His answer on this to date has been that he won’t increase tax for lower paid workers and is why we have included a chart in our document that shows what our proposal would mean for people on different salaries.

If you earn below £21,000 you don’t pay more, if you are on the median salary of almost £28,000 you are being asked to pay just over £1 more a week – an extra £65 a year.

A police sergeant on £41,000 is asked to pay an extra £203 a year, an MSP on £61,000 would pay £526 extra a year, and the First Minister on £151,000 would be asked to pay an extra £1,786.

It would be the collective power of all those individuals paying a little bit more according to their means that would pay for the much needed investment in education, in home care and in the future of our country.

And can I be clear, if there is a crisis in our NHS what is the alternative, do nothing?

You know, they say the measure of a society is how it invests in its young and cares for its old.

We have record levels of older people who are well enough to go home from hospital but who cannot get a care packages they need to get home.

Labour supports community care but we are clear community care was never about care on the cheap and the failure to invest in community care is to fail the generations who created the National Health Service, who worked all their lives and paid into the welfare state and who should have dignity in old age and retirement.
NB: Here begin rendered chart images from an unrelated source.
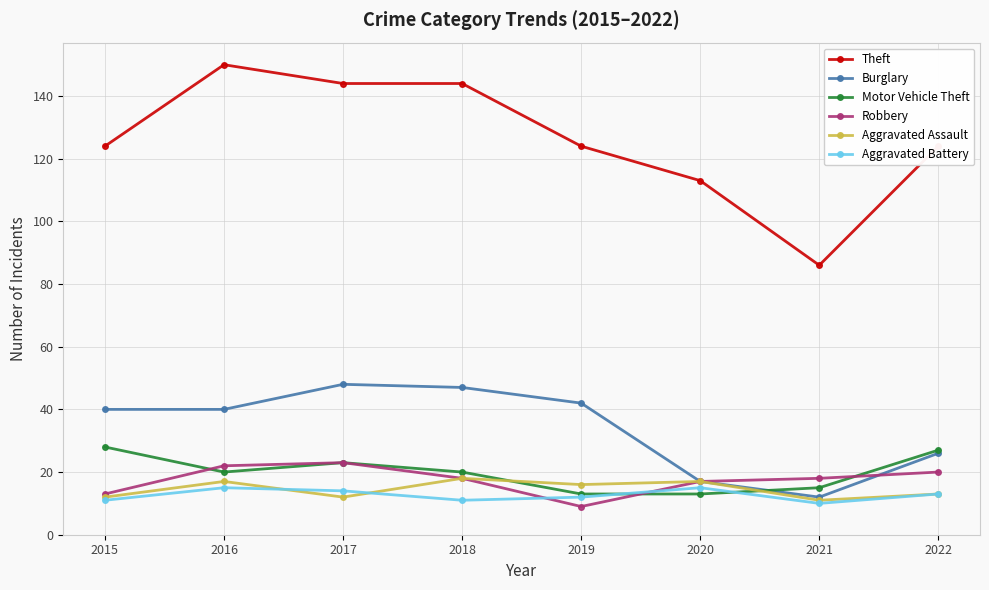

Which series has the largest total across all categories?

Theft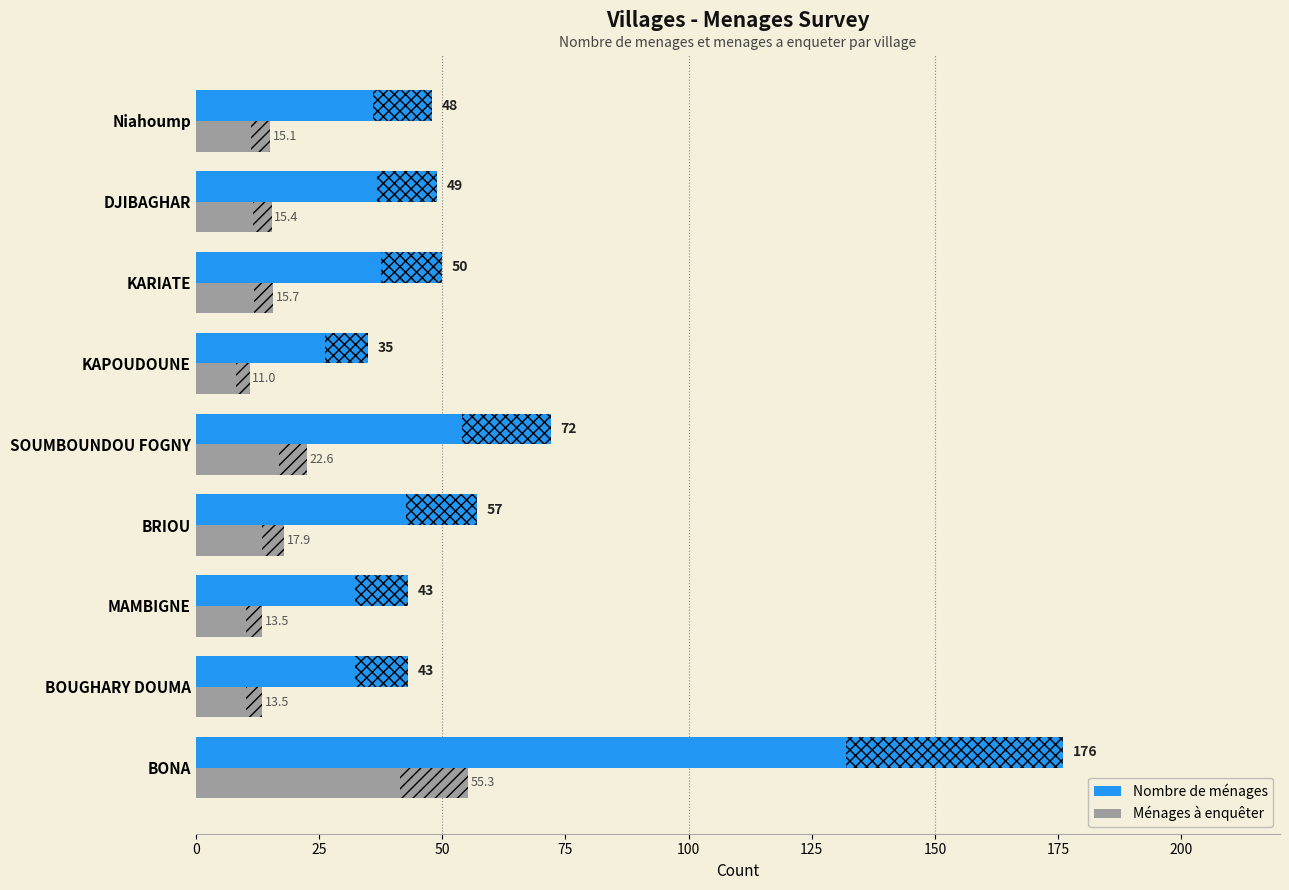

Reading left to right, list all the values displayed in this chart.

Nombre de ménages: 176.0	43.0	43.0	57.0	72.0	35.0	50.0	49.0	48.0
Ménages à enquêter: 55.3	13.5	13.5	17.9	22.6	11.0	15.7	15.4	15.1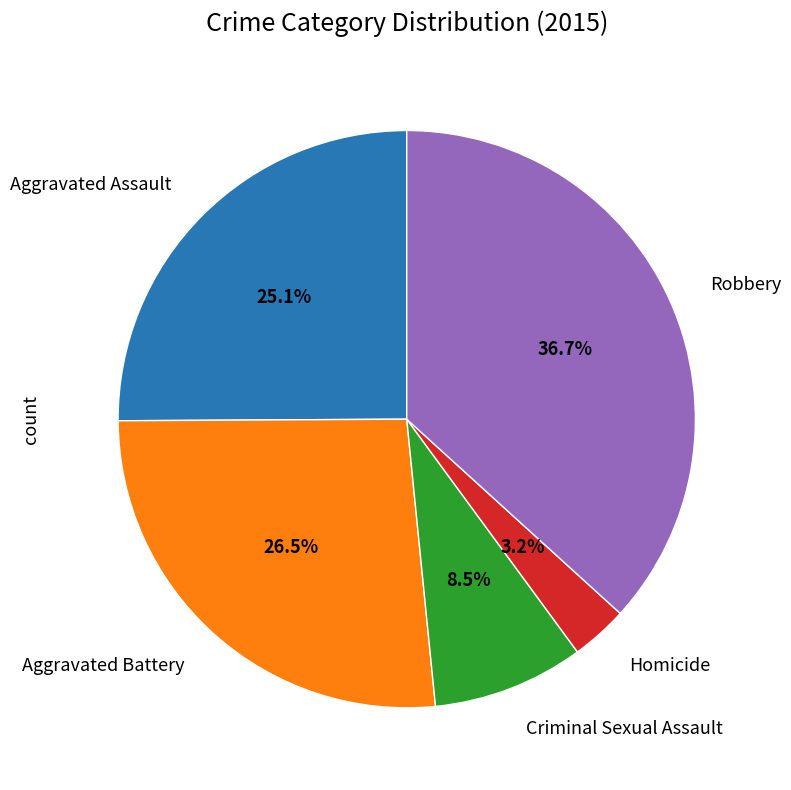

Does any single category account for the majority?

No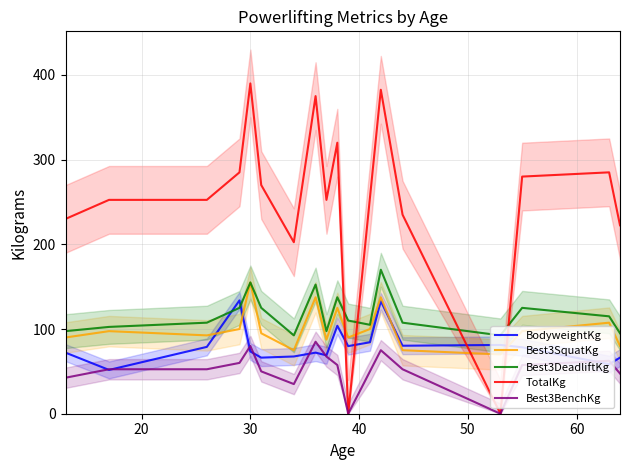

Reading right to left, list all the values displayed in this chart.

BodyweightKg: 66.2	58.5	78.5	81.2	80.3	132.9	84.4	79.8	103.9	69.0	72.1	67.6	66.2	73.5	133.8	78.9	51.7	72.1
Best3SquatKg: 80.0	107.5	97.5	70.0	75.0	137.5	100.0	90.0	125.0	87.5	137.5	75.0	95.0	155.0	100.0	92.5	97.5	90.0
Best3DeadliftKg: 95.0	115.0	125.0	92.5	107.5	170.0	105.0	110.0	137.5	97.5	152.5	92.5	125.0	155.0	125.0	107.5	102.5	97.5
TotalKg: 222.5	285.0	280.0	0.0	235.0	382.5	255.0	0.0	320.0	252.5	375.0	202.5	270.0	390.0	285.0	252.5	252.5	230.0
Best3BenchKg: 47.5	62.5	57.5	0.0	52.5	75.0	50.0	0.0	57.5	67.5	85.0	35.0	50.0	80.0	60.0	52.5	52.5	42.5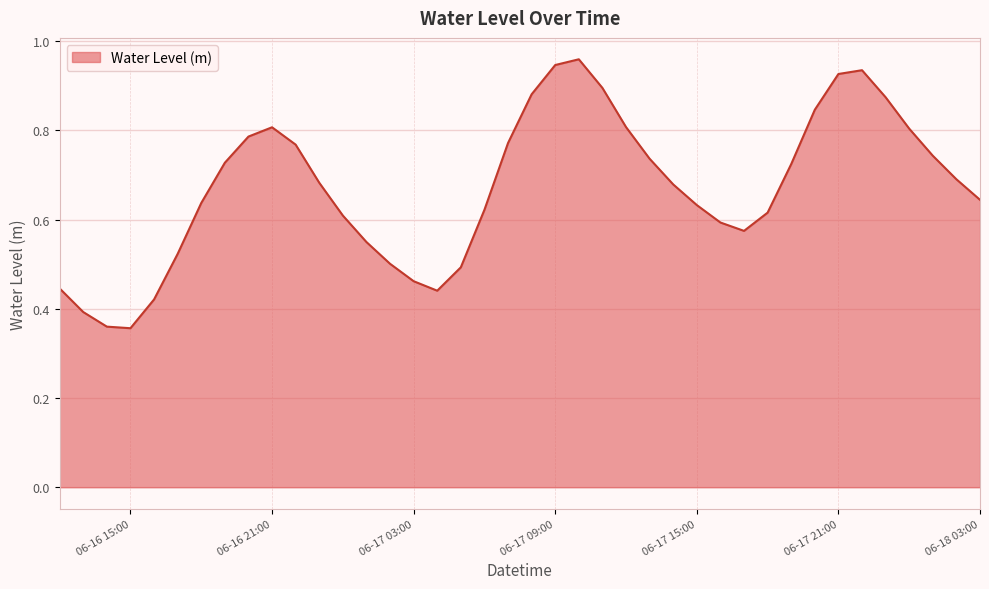

Does the chart have visible grid lines?

Yes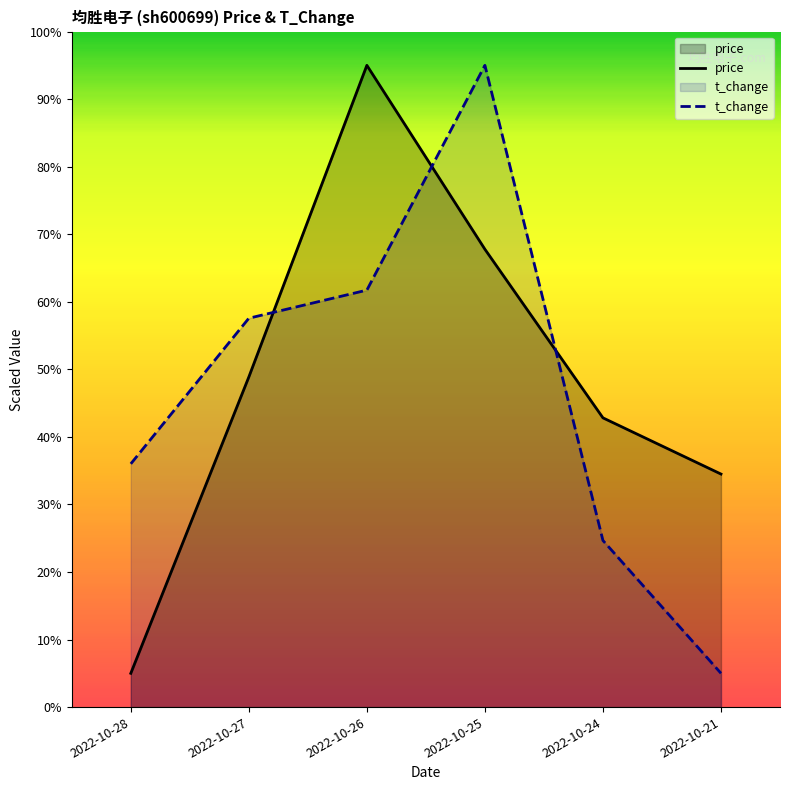

True or false: price has more than 0 points higher than both neighbors.

True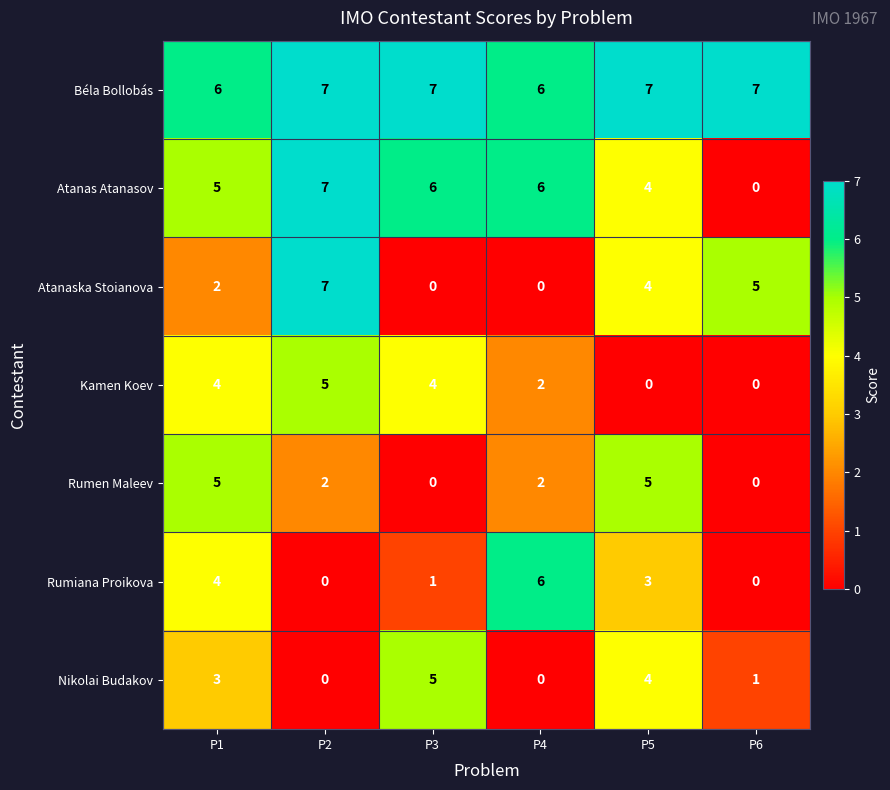

At how many categories does at least one series exceed 4?

6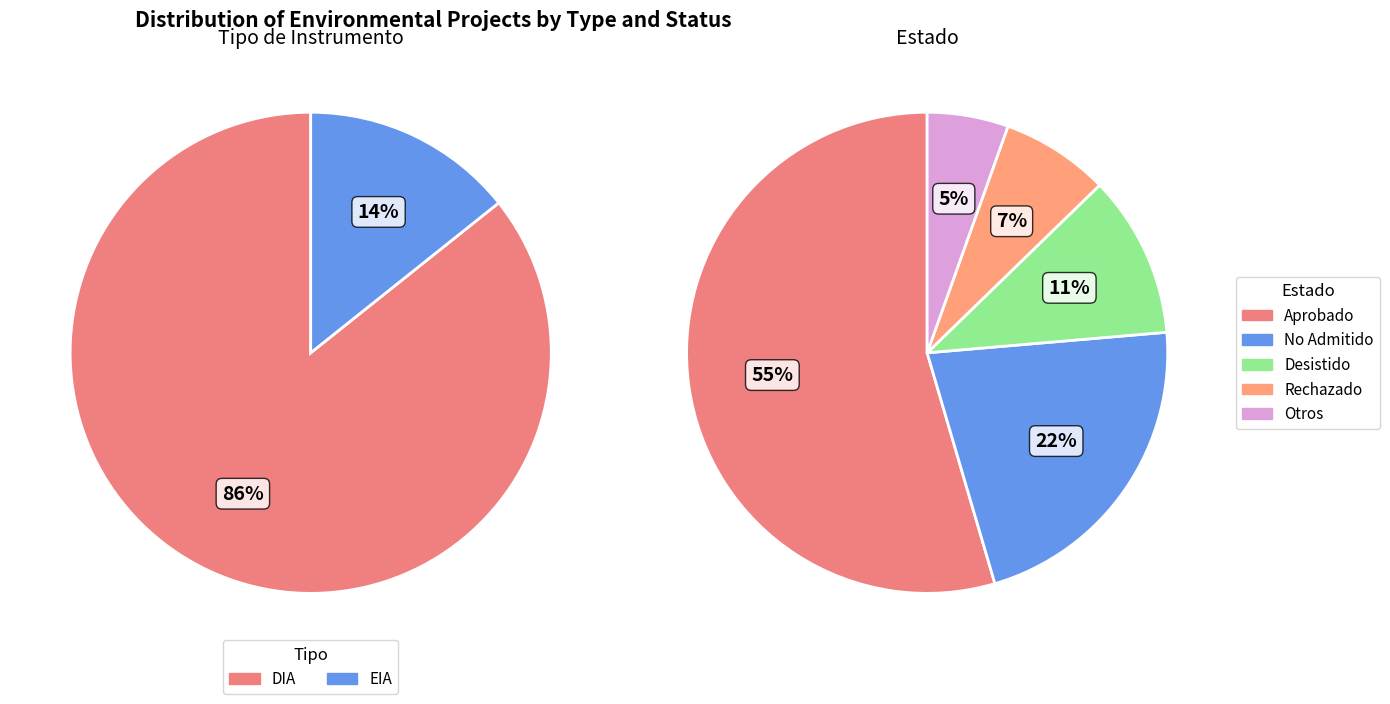

How much of the chart is everything except EIA?

85.7%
None of us know what the future holds and what support we or our families may need in the years to come.

We, this generation, have the chance to shape the provision and future of care services. We have the chance to give young people a better future.

Lack of educational achievement.

Lack of care services.

Lack of investment for the future.

Is that really the price we are all willing to pay to avoid a small increase in income tax?

I say to you today let us have that discussion, let us have that debate and let us talk about the kind of society we want, the kind of public services we want, and the kind of Scotland we all want to live in.